Thursday, June 08, 2006

METAMORFOSES DA DOR


Ideia: O trabalho retoma O CALDEIRÃO em que o acrílico é utilizado como transparência e as formas são compostas por cores que se alongam e rematam umas às outras, sob o signo da adaptabilidade e flexibilidade. Registar degenerescências do corpo e da mente e a forma como estes reagem à dor.

Alvísceras
Tive de ir ao hospital buscar as suas roupas.
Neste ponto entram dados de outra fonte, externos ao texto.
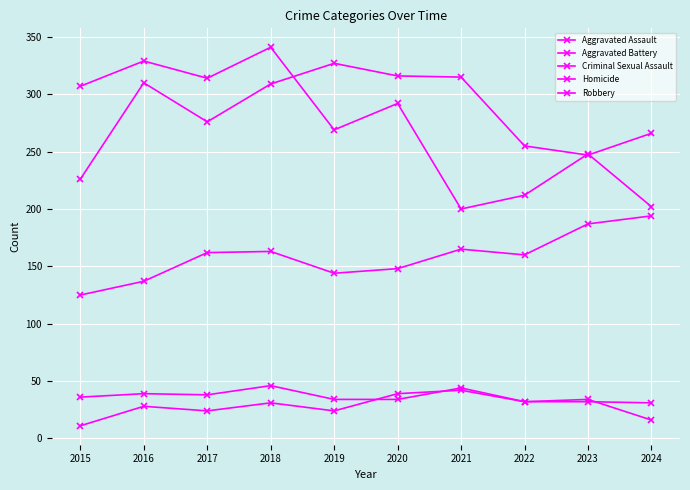

At which category does Aggravated Battery reach its first local valley?

2017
Meti-me no carro e fui. Perguntei onde se iam buscar as roupas das pessoas mortas. Cheguei e disse ao que vinha; deram-me um saco de plástico, transparente, grande, com roupas dentro. Não o queria abrir mas eles abriram-no e começaram a tirar tudo para fora porque eu tinha de confirmar se não faltava nada. Eu não podia saber se faltava ou não e não queria saber. Foram tirando peças de roupa, uma carteira, um relógio, uma aliança, um par de sapatos. Mostraram-me uma camisa e uma camisola rasgadas de alto a baixo.
Vi pessoas debruçadas sobre ele a rasgarem-lhe a roupa numa tentativa de o salvarem. A pressa do desfibrilhador, a aplicação dos eléctrodos, o primeiro choque, sem resposta, o segundo, sem resposta, o terceiro, a resposta. O segundo silêncio, a segunda tentativa, a continuação do silêncio. A chegada da ambulância ao hospital ainda sem resposta, a terceira tentativa porque, talvez....a desistência. O silêncio dele e dos outros, o voltar costas.
Levo a minha roupa rasgada para o carro. Paro no primeiro caixote de lixo que encontro e deito fora a roupa toda. Não faltava nada mas porque lhe rasgaram a roupa? Foi a pressa de o salvar... Mas ele morreu, não morreu?